14. İstatistiklere bakmayı öğrendim. Aslında benim için kötü bir şey bu. Çünkü en nefret ettiğim insanlar daha fazla insana ulaşıp daha fazla insana boklarını bulaştırabiliyorlar. Benim yazdıklarımı okuyacak insanlar oldukça azlar. Zaten birileri beni okusun diye bir çabam da olmadı hiç. Burada bir şey yapıyorsam bir avuç insan bunu görse yetecek bana. Ama böyle de olmuyor ki. Ben de varım heyyy. Ama sadece ulaşmak isteyen insanlar ulaşabiliyor. Tesadüf mü bilmiyorum. Birileri bana ulaşıyor. 12 tane izleyicim var. Çoğu torpilli. Reklamımı yaptım onlara o yüzden geldiler. Diğerleri de bir şekilde buldular beni (Tesadüf? Kader? ALnımıza yazılan?). O yüzden özeldirler benim için. Günce yazarlığım esnasında  da bu kadar insan okuyordu beni. Her şey oldukça güzeldi. Hala da güzel. Burada yazdığımı görenlere nasıl teşekkür edeceğimi bilmiyorum o yüzden böyle saçmaladım.

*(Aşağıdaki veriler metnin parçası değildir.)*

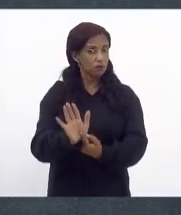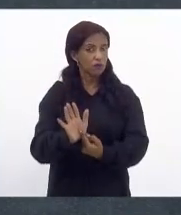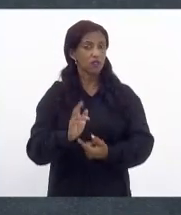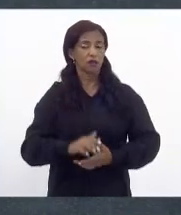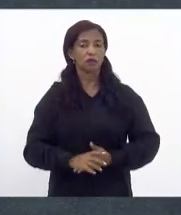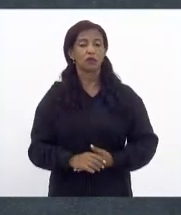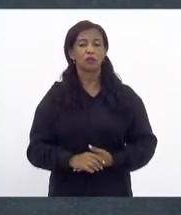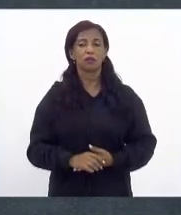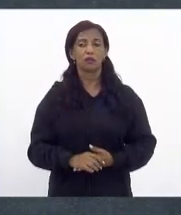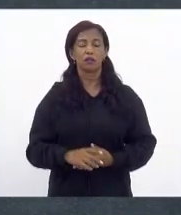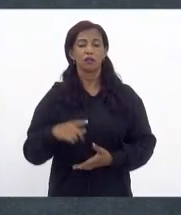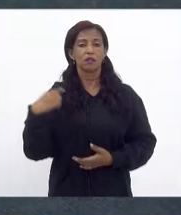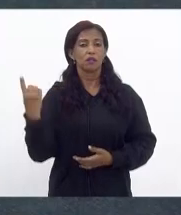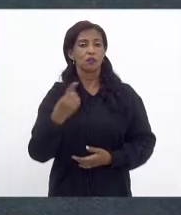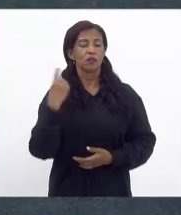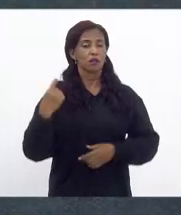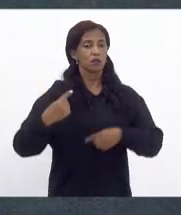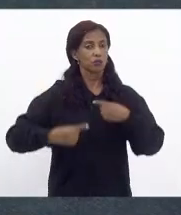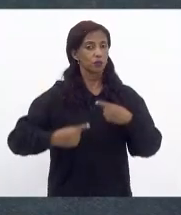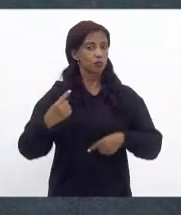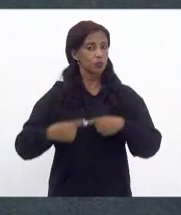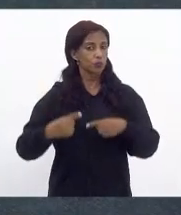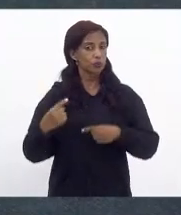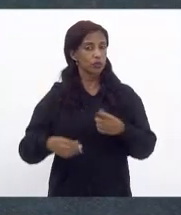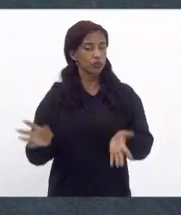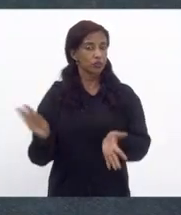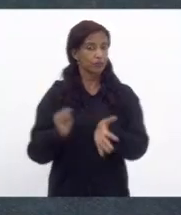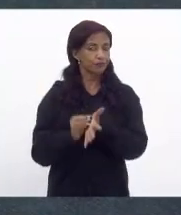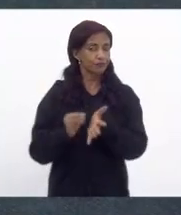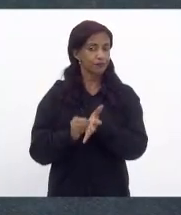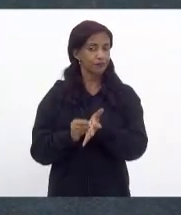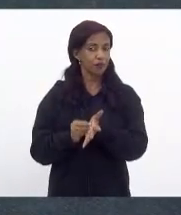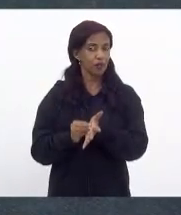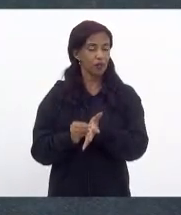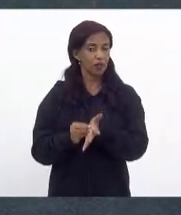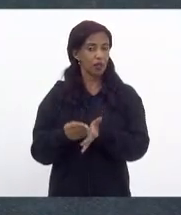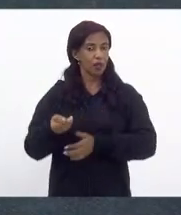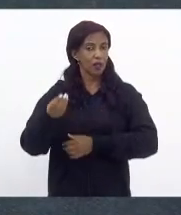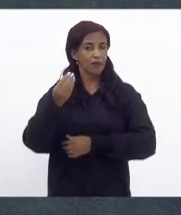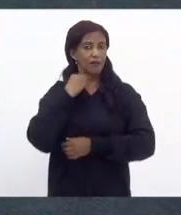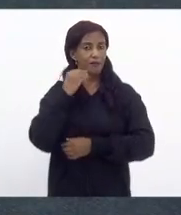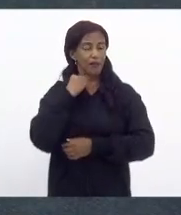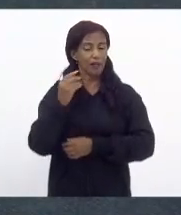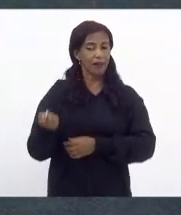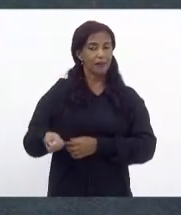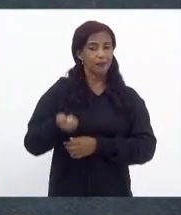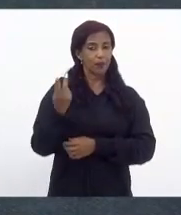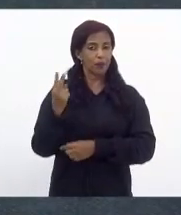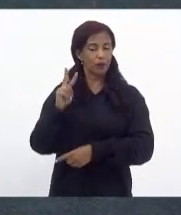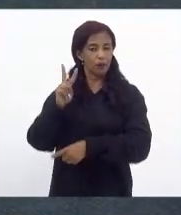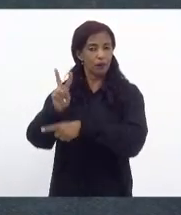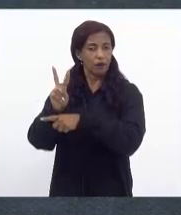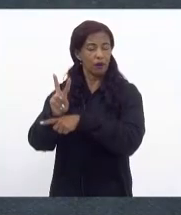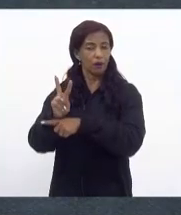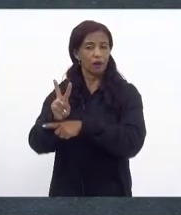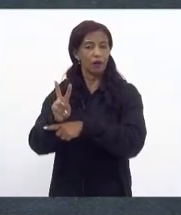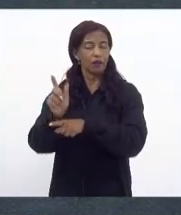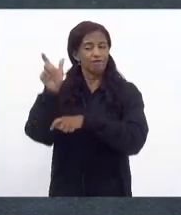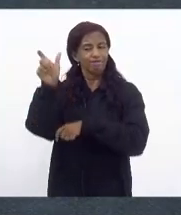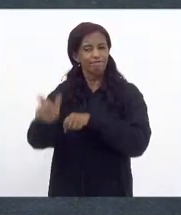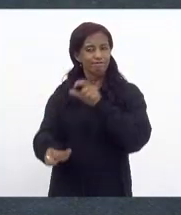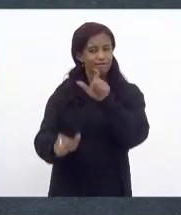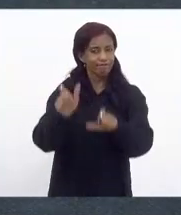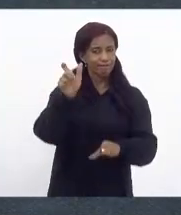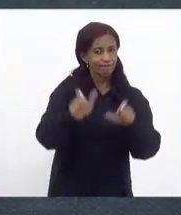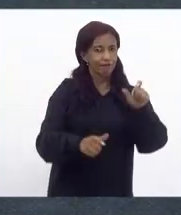que as nossas políticas ainda não são suficientes para respaldar e resguardar a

15. Günce. Aklıma bir şey geldi. Burada bir şeyler yazarken geçmişte aynı gün yazdıklarımı da buraya ekleyebilirim diye düşündüm. Sonra geçmişte bugün yazdığım günceleri bulup okudum. Düşündüğüm şeyden vazgeçtim. Ne kadar kötü bir şey. İnsanın kendini engellemesi böyle bir şey işte. Bilmem kaç yıl önceki halim şu anki halimi olumsuz etkileyebiliyor.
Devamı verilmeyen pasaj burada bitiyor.